How Felix Lembersky Smuggled Jewish Motifs Into Soviet Art
The Ukrainian Jewish painter Felix Lembersky (1913-70), whose works are currently on view through December 23 at the Rubin-Frankel Gallery at Boston University, offers ideas and issues to contemporary viewers aside from the simple beauty of his work.
As I will explain in a lecture this evening, Lembersky came of age and spent his career in the Soviet World of Stalin, Khrushchev and Brezhnev, in which, with the exception of a few moments of “thaw,” visual art was frozen by the Stalinist dictum of Soviet socialist realism. Photo-perfect representation of smiling, healthy young people engaged in the noble work of building the Soviet state or enjoying the produce of its sweeping countryside was the only acceptable form of aesthetic expression. Soviet artists typically had to choose: They could create art acceptable to the regime or be ignored — if not persecuted — for inappropriately avant-garde or socio-politically critical work.
Or they could do both, the one for public consumption and the other with only trusted family and friends as its audience. Lembersky managed to do both, often addressing the subject matter of Soviet realism with a heretical style of vigorous brushstrokes, resonating with impressionist and expressionist aesthetics. He even managed to infuse his “acceptable” art with a symbolic language sufficiently arcane that only the informed would recognize its implied commentaries.
Lembersky’s world was not overly friendly to Jews — Stalin’s regime culminated with the notorious “Doctor’s Plot” at the beginning of the early 1950s — so Jewish artists had to choose how to include, if at all, reflections of their Jewishness in their work. Lembersky managed to do that with subtle referential symbols. In a painting of a work site, a man with a yarmulke stands in a flood of yellow pigment, architectural elements yield a deconstructed Star of David, and a pharaonic head lolls on its side, blank-eyed and bodiless. Lembersky was also the first artist or writer to focus overtly on the tragedy at Babi Yar, the ravine outside Kiev where so many Jews were massacred on behalf of the Nazis by their Ukrainian henchmen, with the mass grave left unmarked for decades.

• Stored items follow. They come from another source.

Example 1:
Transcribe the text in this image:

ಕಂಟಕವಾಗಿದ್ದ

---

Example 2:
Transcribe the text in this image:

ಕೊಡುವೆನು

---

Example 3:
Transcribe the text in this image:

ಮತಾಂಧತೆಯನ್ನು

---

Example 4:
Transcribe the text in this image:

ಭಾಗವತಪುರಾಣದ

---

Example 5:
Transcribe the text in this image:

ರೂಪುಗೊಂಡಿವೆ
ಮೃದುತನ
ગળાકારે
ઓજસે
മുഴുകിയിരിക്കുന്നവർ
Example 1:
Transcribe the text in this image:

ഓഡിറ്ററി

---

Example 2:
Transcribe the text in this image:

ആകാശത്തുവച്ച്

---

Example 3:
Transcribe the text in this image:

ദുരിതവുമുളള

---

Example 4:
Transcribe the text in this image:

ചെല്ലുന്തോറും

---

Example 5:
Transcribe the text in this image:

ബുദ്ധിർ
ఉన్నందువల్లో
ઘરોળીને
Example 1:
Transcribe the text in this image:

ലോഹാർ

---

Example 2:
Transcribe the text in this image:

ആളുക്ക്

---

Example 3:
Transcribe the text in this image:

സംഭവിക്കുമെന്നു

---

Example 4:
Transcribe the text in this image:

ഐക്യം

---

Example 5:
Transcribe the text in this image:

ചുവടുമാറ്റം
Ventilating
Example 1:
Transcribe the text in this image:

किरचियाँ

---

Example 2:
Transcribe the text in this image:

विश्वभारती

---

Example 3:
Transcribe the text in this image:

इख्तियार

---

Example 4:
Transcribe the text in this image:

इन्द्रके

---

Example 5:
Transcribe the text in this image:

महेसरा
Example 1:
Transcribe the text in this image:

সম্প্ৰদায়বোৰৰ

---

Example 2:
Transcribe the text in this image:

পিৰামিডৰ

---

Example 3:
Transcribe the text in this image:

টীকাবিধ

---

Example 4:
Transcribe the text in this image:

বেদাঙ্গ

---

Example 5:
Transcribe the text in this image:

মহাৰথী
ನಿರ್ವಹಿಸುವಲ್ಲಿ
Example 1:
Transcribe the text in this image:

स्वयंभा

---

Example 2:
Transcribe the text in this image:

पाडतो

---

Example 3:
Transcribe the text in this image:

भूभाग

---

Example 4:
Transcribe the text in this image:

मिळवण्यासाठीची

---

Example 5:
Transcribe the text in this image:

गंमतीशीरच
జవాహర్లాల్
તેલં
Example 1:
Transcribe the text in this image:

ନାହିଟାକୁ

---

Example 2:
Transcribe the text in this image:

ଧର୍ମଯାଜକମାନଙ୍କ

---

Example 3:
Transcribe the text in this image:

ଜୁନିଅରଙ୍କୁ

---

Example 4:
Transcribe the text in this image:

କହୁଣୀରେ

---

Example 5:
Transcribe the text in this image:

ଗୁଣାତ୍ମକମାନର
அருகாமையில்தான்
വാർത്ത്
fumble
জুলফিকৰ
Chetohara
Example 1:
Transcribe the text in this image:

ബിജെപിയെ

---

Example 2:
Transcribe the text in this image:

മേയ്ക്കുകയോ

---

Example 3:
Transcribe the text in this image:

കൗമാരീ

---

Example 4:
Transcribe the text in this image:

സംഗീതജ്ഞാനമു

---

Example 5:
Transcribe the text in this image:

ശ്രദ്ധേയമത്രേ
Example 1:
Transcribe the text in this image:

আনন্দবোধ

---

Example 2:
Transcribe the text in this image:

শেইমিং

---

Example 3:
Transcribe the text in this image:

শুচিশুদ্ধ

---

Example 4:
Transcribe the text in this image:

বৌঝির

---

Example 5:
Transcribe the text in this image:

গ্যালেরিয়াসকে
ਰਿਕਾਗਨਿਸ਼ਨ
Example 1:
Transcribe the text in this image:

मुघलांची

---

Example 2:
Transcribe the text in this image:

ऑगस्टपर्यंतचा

But ultimately Lembersky’s message transcends sectarian concerns, be they Soviet, Ukrainian or Jewish, in favor of encompassing humanity in its most poignant and heroic being. He managed to idealize — without idealizing in the Soviet realist mode — an endless array of everyday people. These were individuals upon whom the regime may have pinned ribbons and medals for producing large volumes of this or that, in fulfillment of that or this five-year plan, but whose individuality was ignored or crushed by the medal-givers.
Lembersky, however, revealed in drawings and paintings the noble human qualities that were otherwise ignored. He used humble motifs such as shovels to link diverse paintings and, in turn, the diverse population that he explored and exposed. He offered humans as natural elements that will ultimately prevail over any and every regime, however dismissive of common people and places such regimes may be.